The two men were adversaries in an 18-month political conflict that brought Lebanon to the brink of civil war in May before Qatari mediation produced a deal that led to the election of a new president and formation of a national unity government.
The rare meeting, which occurred on Sunday night, marks a breakthrough in the relationship between the two opponents and is likely to cool tensions before 2009 parliamentary elections.
“There was an affirmation of national unity and civil peace and the need to take all measures to prevent tension ... and to reinforce dialogue and to avoid strife regardless of political differences,” the statement issued by both sides said.
Hezbollah’s al Manar television aired footage of the meeting which was attended by aides to both leaders. The statement also said that Nasrallah and Hariri would be in “mutual contact.”
The political crisis reached breaking point in May when Hezbollah and its allies briefly took control of the predominantly Muslim half of Beirut, sparking fighting with followers of rival leaders, including Hariri’s.
The statement said the meeting was “honest and open” and said the leaders would encourage dialogue “by taking steps to calm the situation in the media and in the street.”
Some of the rivals had earlier made reconciliatory efforts but Hariri and Nasrallah’s meeting was seen as the most significant of these.
The statement said Hariri and Nasrallah were also committed to implementing the Qatari-mediated deal which had called for “national dialogue” talks, the first of which were held last month. The next session is due on November 5.
Central to the dialogue is a discussion on the fate of Hezbollah’s weapons.

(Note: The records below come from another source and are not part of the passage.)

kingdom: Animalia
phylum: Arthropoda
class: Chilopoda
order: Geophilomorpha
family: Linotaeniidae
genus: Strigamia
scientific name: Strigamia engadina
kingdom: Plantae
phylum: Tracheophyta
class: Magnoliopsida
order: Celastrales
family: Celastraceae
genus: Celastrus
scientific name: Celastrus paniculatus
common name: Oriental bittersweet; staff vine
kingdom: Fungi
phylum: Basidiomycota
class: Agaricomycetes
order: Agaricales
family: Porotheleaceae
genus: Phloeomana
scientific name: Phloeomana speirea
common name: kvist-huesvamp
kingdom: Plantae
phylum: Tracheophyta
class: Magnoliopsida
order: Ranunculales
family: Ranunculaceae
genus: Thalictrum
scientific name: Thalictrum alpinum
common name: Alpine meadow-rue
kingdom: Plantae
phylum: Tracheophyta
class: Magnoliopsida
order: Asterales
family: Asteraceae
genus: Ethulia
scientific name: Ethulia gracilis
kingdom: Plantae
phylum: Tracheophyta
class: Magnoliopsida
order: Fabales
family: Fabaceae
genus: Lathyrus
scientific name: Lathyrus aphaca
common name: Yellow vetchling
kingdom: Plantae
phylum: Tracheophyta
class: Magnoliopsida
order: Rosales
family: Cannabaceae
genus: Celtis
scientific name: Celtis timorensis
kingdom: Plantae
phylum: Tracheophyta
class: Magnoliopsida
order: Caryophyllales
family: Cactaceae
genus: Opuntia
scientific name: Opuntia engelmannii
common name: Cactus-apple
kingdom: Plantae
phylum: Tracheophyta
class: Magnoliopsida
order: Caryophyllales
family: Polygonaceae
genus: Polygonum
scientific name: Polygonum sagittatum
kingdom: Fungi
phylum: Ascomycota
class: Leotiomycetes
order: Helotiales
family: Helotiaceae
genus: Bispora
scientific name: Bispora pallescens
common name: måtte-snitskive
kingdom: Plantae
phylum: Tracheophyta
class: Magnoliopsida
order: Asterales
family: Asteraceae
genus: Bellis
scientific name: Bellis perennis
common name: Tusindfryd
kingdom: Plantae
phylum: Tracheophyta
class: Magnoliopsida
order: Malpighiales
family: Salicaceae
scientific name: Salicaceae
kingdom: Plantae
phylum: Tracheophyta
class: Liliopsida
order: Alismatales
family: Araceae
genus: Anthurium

Demands for the disarmament of the Syrian- and Iranian- backed Hezbollah are at the heart of more than three years of political turbulence in Lebanon since the 2005 assassination of former Prime Minister Rafik al-Hariri.
Saad al-Hariri, his father’s political heir, has insisted that the issue of Hezbollah’s weapons be discussed. Hezbollah says it needs its weapons to defend Lebanon from Israel. The group stood its ground in the 34-day war with Israel in 2006.
Hezbollah, which is the most powerful faction in Lebanon and heads an alliance with veto power in government, is not expected to yield to its opponents who want the group’s weapons to be folded under state control.
However it has expressed a willingness to discuss a defense strategy that would define the role of its guerrillas, who outgun the Lebanese army and are armed with thousands of missiles that can hit Israel.